Well, it turns out $$$c=a$$$ and $$$c=b$$$ give something like $$$n/2$$$. What if you add them? Looks like $$$a+b$$$, $$$a+b-1$$$, $$$a+b+1$$$ or something could give the right result.
It's similar to programming competitions. You don't know what you should be proving so you see what happens in some obvious cases and what they say about non-obvious ones. Guessing a construction that often works in construction problems hints that you're moving in the right direction.
You re right. If this was div2A problem it can be solved in a couple of minutes But in the olympiad setting this problem trolled many participants with strong technique and good level of cp. Official solution looks much simpler than how the problem actually felt for most contestants, whether they solved it or not. The solve rate was quite low.
You're reasoning backwards about skill. Having "strong technique and good level of cp" is determined by (average) results, it isn't something you declare and expect results to follow. If someone needs to know the complexity of the solution to solve the problem, that contestant has a lot to learn since that's a strong hint that allows pruning thinking approaches early on.

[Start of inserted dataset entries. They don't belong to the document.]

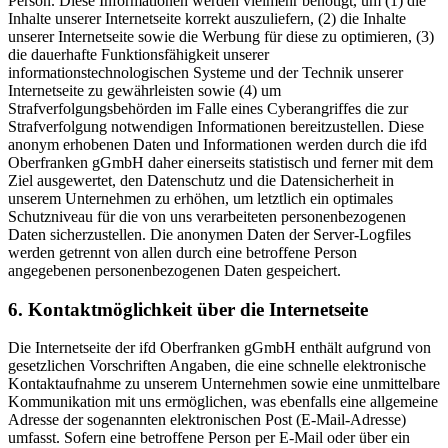
Person. Diese Informationen werden vielmehr benötigt, um (1) die
Inhalte unserer Internetseite korrekt auszuliefern, (2) die Inhalte
unserer Internetseite sowie die Werbung für diese zu optimieren, (3)
die dauerhafte Funktionsfähigkeit unserer
informationstechnologischen Systeme und der Technik unserer
Internetseite zu gewährleisten sowie (4) um
Strafverfolgungsbehörden im Falle eines Cyberangriffes die zur
Strafverfolgung notwendigen Informationen bereitzustellen. Diese
anonym erhobenen Daten und Informationen werden durch die ifd
Oberfranken gGmbH daher einerseits statistisch und ferner mit dem
Ziel ausgewertet, den Datenschutz und die Datensicherheit in
unserem Unternehmen zu erhöhen, um letztlich ein optimales
Schutzniveau für die von uns verarbeiteten personenbezogenen
Daten sicherzustellen. Die anonymen Daten der Server-Logfiles
werden getrennt von allen durch eine betroffene Person
angegebenen personenbezogenen Daten gespeichert.
6. Kontaktmöglichkeit über die Internetseite
Die Internetseite der ifd Oberfranken gGmbH enthält aufgrund von
gesetzlichen Vorschriften Angaben, die eine schnelle elektronische
Kontaktaufnahme zu unserem Unternehmen sowie eine unmittelbare
Kommunikation mit uns ermöglichen, was ebenfalls eine allgemeine
Adresse der sogenannten elektronischen Post (E-Mail-Adresse)
umfasst. Sofern eine betroffene Person per E-Mail oder über ein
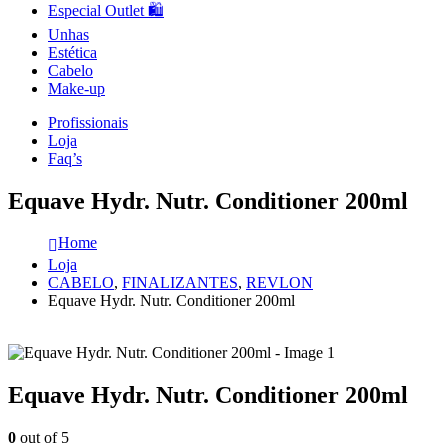
Especial Outlet 🛍️
Unhas
Estética
Cabelo
Make-up
Profissionais
Loja
Faq’s
Equave Hydr. Nutr. Conditioner 200ml
Home
Loja
CABELO
,
FINALIZANTES
,
REVLON
Equave Hydr. Nutr. Conditioner 200ml
Equave Hydr. Nutr. Conditioner 200ml
0
out of 5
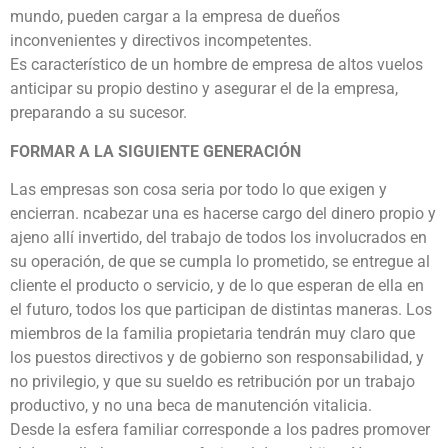
mundo, pueden cargar a la empresa de dueños
inconvenientes y directivos incompetentes.
Es característico de un hombre de empresa de altos vuelos
anticipar su propio destino y asegurar el de la empresa,
preparando a su sucesor.
FORMAR A LA SIGUIENTE GENERACIÓN
Las empresas son cosa seria por todo lo que exigen y
encierran. ncabezar una es hacerse cargo del dinero propio y
ajeno allí invertido, del trabajo de todos los involucrados en
su operación, de que se cumpla lo prometido, se entregue al
cliente el producto o servicio, y de lo que esperan de ella en
el futuro, todos los que participan de distintas maneras. Los
miembros de la familia propietaria tendrán muy claro que
los puestos directivos y de gobierno son responsabilidad, y
no privilegio, y que su sueldo es retribución por un trabajo
productivo, y no una beca de manutención vitalicia.
Desde la esfera familiar corresponde a los padres promover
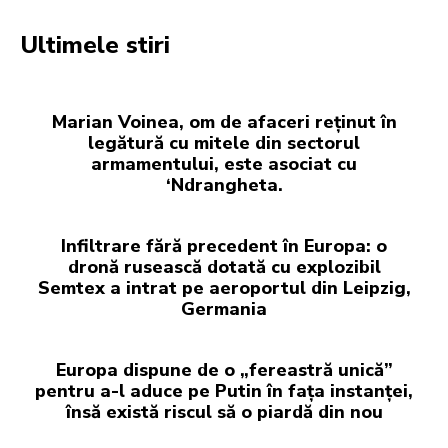
Ultimele stiri
Marian Voinea, om de afaceri reținut în
legătură cu mitele din sectorul
armamentului, este asociat cu
‘Ndrangheta.
Infiltrare fără precedent în Europa: o
dronă rusească dotată cu explozibil
Semtex a intrat pe aeroportul din Leipzig,
Germania
Europa dispune de o „fereastră unică”
pentru a-l aduce pe Putin în fața instanței,
însă există riscul să o piardă din nou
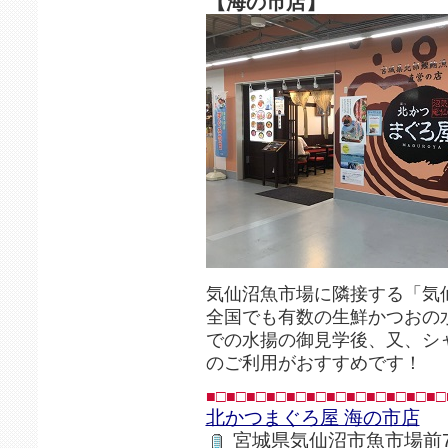
【海の市店】
気仙沼魚市場に隣接する「気仙
全国でも有数の生鮮かつおの
での水揚の御見学後、又、シ
のご利用がおすすめです！
■□■□■□■□■□■□■□■□■□■□■□■□
北かつまぐろ屋 海の市店
宮城県気仙沼市魚市場前7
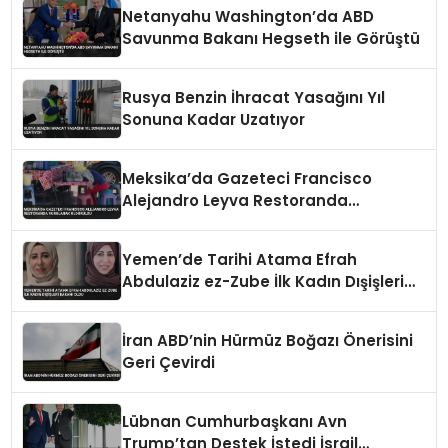
Netanyahu Washington’da ABD
Savunma Bakanı Hegseth ile Görüştü
Rusya Benzin İhracat Yasağını Yıl
Sonuna Kadar Uzatıyor
Meksika’da Gazeteci Francisco
Alejandro Leyva Restoranda
Vurularak Öldürüldü
Yemen’de Tarihi Atama Efrah
Abdulaziz ez-Zube İlk Kadın Dışişleri
Bakanı Oldu
İran ABD’nin Hürmüz Boğazı Önerisini
Geri Çevirdi
Lübnan Cumhurbaşkanı Avn
Trump’tan Destek İstedi İsrail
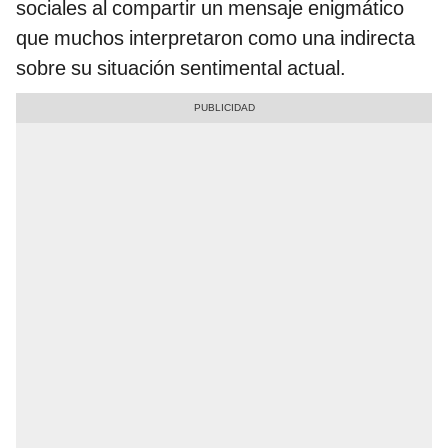
sociales al compartir un mensaje enigmático
que muchos interpretaron como una indirecta
sobre su situación sentimental actual.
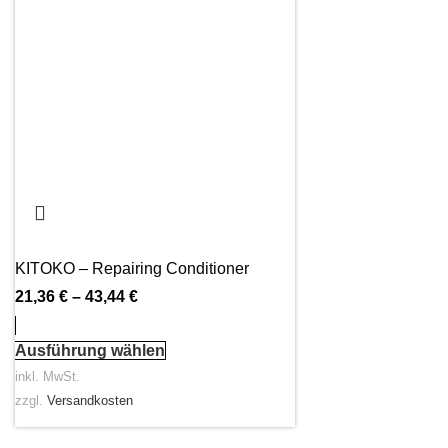
KITOKO – Repairing Conditioner
21,36
€
–
43,44
€
Ausführung wählen
inkl. MwSt.
zzgl.
Versandkosten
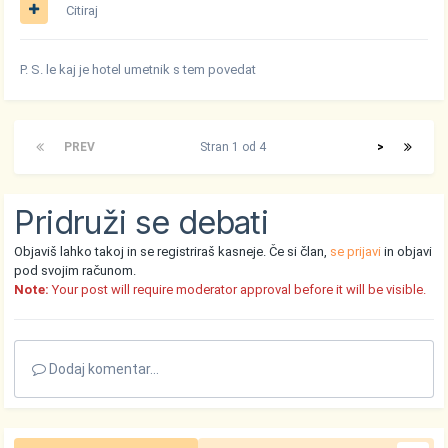
Citiraj
P. S. le kaj je hotel umetnik s tem povedat
PREV
Stran 1 od 4
>
Pridruži se debati
Objaviš lahko takoj in se registriraš kasneje. Če si član,
se prijavi
in objavi
pod svojim računom.
Note:
Your post will require moderator approval before it will be visible.
Dodaj komentar...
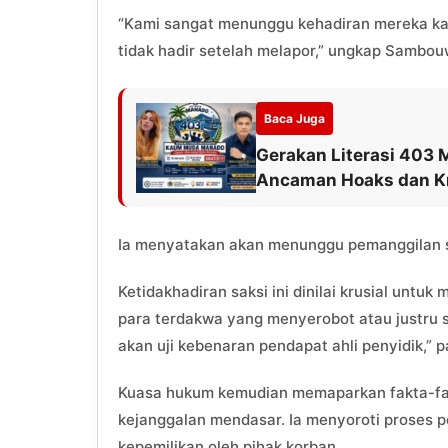
“Kami sangat menunggu kehadiran mereka kar
tidak hadir setelah melapor,” ungkap Sambou
Baca Juga
Gerakan Literasi 403 
Ancaman Hoaks dan Kr
Ia menyatakan akan menunggu pemanggilan se
Ketidakhadiran saksi ini dinilai krusial untu
para terdakwa yang menyerobot atau justru s
akan uji kebenaran pendapat ahli penyidik,”
Kuasa hukum kemudian memaparkan fakta-f
kejanggalan mendasar. Ia menyoroti proses pe
kepemilikan oleh pihak korban.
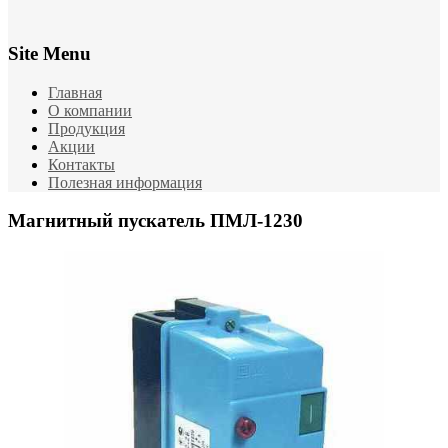
Site Menu
Главная
О компании
Продукция
Акции
Контакты
Полезная информация
Магнитный пускатель ПМЛ-1230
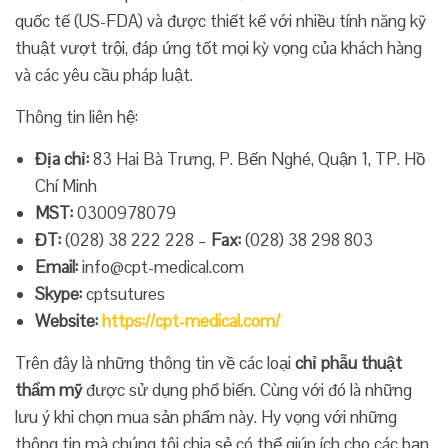
quốc tế (US-FDA) và được thiết kế với nhiều tính năng kỹ
thuật vượt trội, đáp ứng tốt mọi kỳ vọng của khách hàng
và các yêu cầu pháp luật.
Thông tin liên hệ:
Địa chỉ:
83 Hai Bà Trưng, P. Bến Nghé, Quận 1, TP. Hồ
Chí Minh
MST:
0300978079
ĐT:
(028) 38 222 228 –
Fax:
(028) 38 298 803
Email:
info@cpt-medical.com
Skype:
cptsutures
Website:
https://cpt-medical.com/
Trên đây là những thông tin về các loại
chỉ phẫu thuật
thẩm mỹ
được sử dụng phổ biến. Cùng với đó là những
lưu ý khi chọn mua sản phẩm này. Hy vọng với những
thông tin mà chúng tôi chia sẻ có thể giúp ích cho các bạn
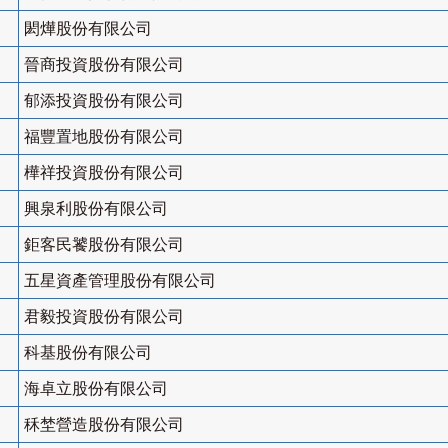
閎燁股份有限公司
晉商投資股份有限公司
郁添投資股份有限公司
福豐置地股份有限公司
樺祥投資股份有限公司
興泉利股份有限公司
鉅客民饕股份有限公司
五星資產管理股份有限公司
君毅投資股份有限公司
科基股份有限公司
海卓立股份有限公司
秝埜營造股份有限公司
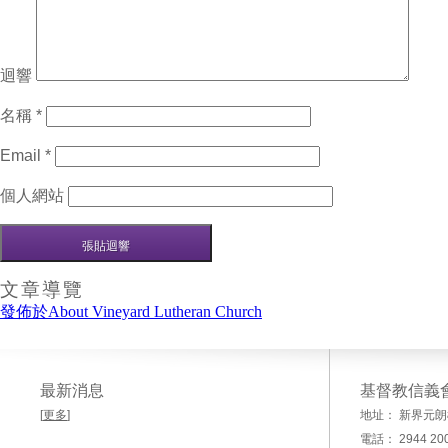
迴響
名稱
*
Email
*
個人網站
文章導覽
發佈於
About Vineyard Lutheran Church
最新消息
基督教信義
[
更多
]
地址： 新界元朗
電話： 2944 20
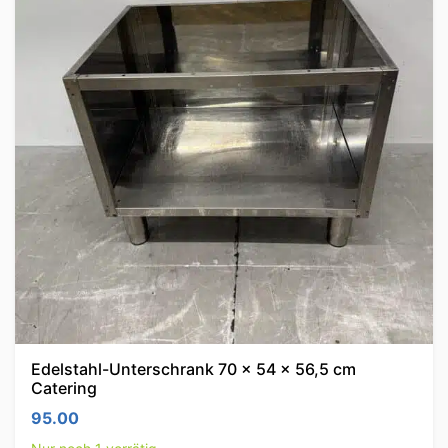
Edelstahl-Unterschrank 70 x 54 x 56,5 cm
Catering
95.00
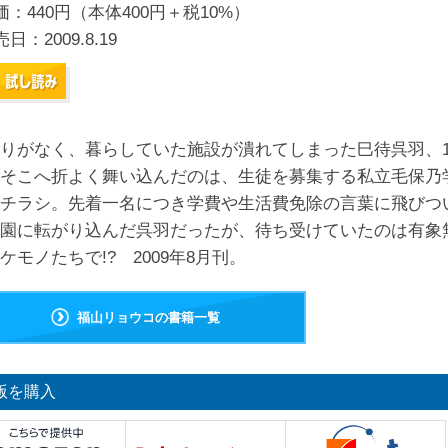
価：440円（本体400円＋税10%）
売日：
2009.8.19
りがなく、暮らしていた施設が潰れてしまった巳待呉羽、1
そこへ折よく舞い込んだのは、生徒を募集する私立毛保乃
チラシ。先着一名につき学費や生活費免除の言葉に飛びつ
園に転がり込んだ呉羽だったが、待ち受けていたのは有象
ケモノたちで!? 2009年8月刊。
福山リョウコの書籍一覧
版を購入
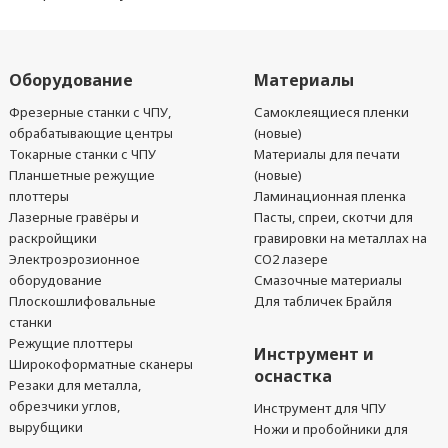
Оборудование
Материалы
Фрезерные станки с ЧПУ,
Самоклеящиеся пленки
обрабатывающие центры
(новые)
Токарные станки с ЧПУ
Материалы для печати
Планшетные режущие
(новые)
плоттеры
Ламинационная пленка
Лазерные гравёры и
Пасты, спреи, скотчи для
раскройщики
гравировки на металлах на
Электроэрозионное
CO2 лазере
оборудование
Смазочные материалы
Плоскошлифовальные
Для табличек Брайля
станки
Режущие плоттеры
Инструмент и
Широкоформатные сканеры
оснастка
Резаки для металла,
обрезчики углов,
Инструмент для ЧПУ
вырубщики
Ножи и пробойники для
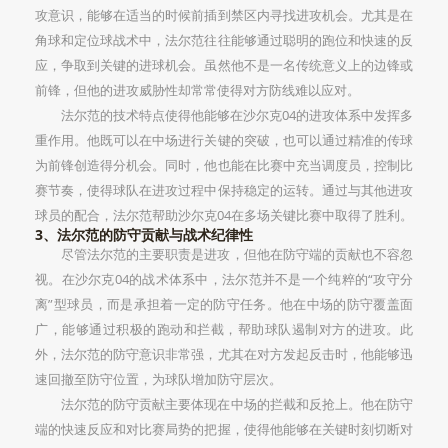
攻意识，能够在适当的时候前插到禁区内寻找进攻机会。尤其是在
角球和定位球战术中，法尔范往往能够通过聪明的跑位和快速的反
应，争取到关键的进球机会。虽然他不是一名传统意义上的边锋或
前锋，但他的进攻威胁性却常常使得对方防线难以应对。
法尔范的技术特点使得他能够在沙尔克04的进攻体系中发挥多
重作用。他既可以在中场进行关键的突破，也可以通过精准的传球
为前锋创造得分机会。同时，他也能在比赛中充当调度员，控制比
赛节奏，使得球队在进攻过程中保持稳定的运转。通过与其他进攻
球员的配合，法尔范帮助沙尔克04在多场关键比赛中取得了胜利。
3、法尔范的防守贡献与战术纪律性
尽管法尔范的主要职责是进攻，但他在防守端的贡献也不容忽
视。在沙尔克04的战术体系中，法尔范并不是一个纯粹的“攻守分
离”型球员，而是承担着一定的防守任务。他在中场的防守覆盖面
广，能够通过积极的跑动和拦截，帮助球队遏制对方的进攻。此
外，法尔范的防守意识非常强，尤其在对方发起反击时，他能够迅
速回撤至防守位置，为球队增加防守层次。
法尔范的防守贡献主要体现在中场的拦截和反抢上。他在防守
端的快速反应和对比赛局势的把握，使得他能够在关键时刻切断对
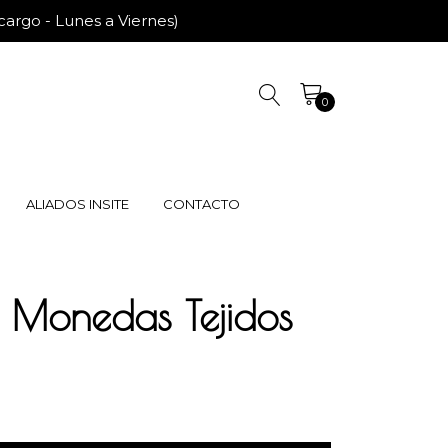
rgo - Lunes a Viernes)
0
ALIADOS INSITE
CONTACTO
 Monedas Tejidos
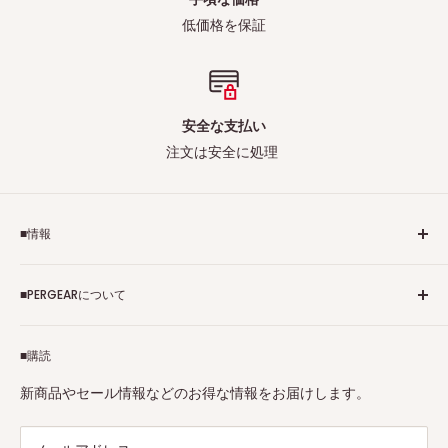
低価格を保証
安全な支払い
注文は安全に処理
■情報
ご利用規約
■PERGEARについて
個人情報保護方針
アフィリエイトプログラム
Pergearへようこそ！私たちはViltrox、TTArtisan、
■購読
Tax-free
7Artisans、FIMIなど各撮影機材ブランドの正規代理店です。
プロ、アマチュアを問わず、さまざまな撮影製品を取り揃え
特定商取引法に基づく表示
新商品やセール情報などのお得な情報をお届けします。
ています。
連絡先：
support@pergear.co.jp
/ Line：@697ivfnr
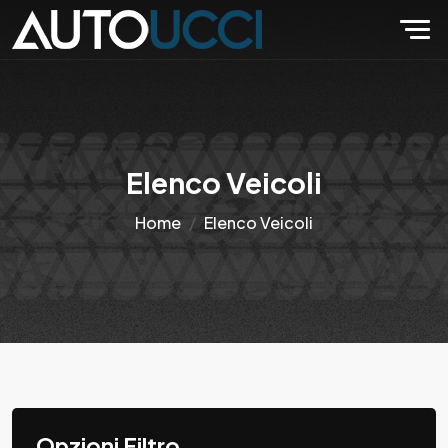
Elenco Veicoli
Home
Elenco Veicoli
Opzioni Filtro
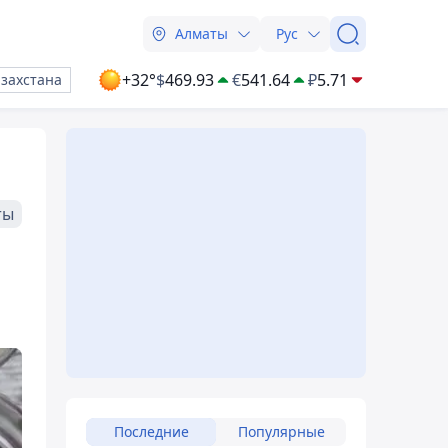
Алматы
Рус
+32°
$
469.93
€
541.64
₽
5.71
азахстана
ты
Последние
Популярные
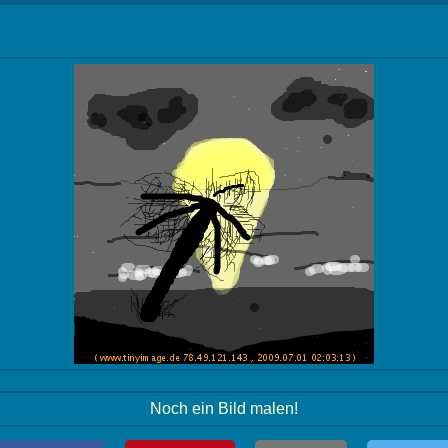
Noch ein Bild malen!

What you describe sounds more like learning hammers early on and seeing everything as a nail, a common case since there's not all that much time for students to develop enough skills to reach an international olympiad. In programming it often manifests as fitting problems to solutions rather than finding solutions to problems. It shows why fundamentals are necessary.
Totally agree. My coach said about the fundamentals after the contest.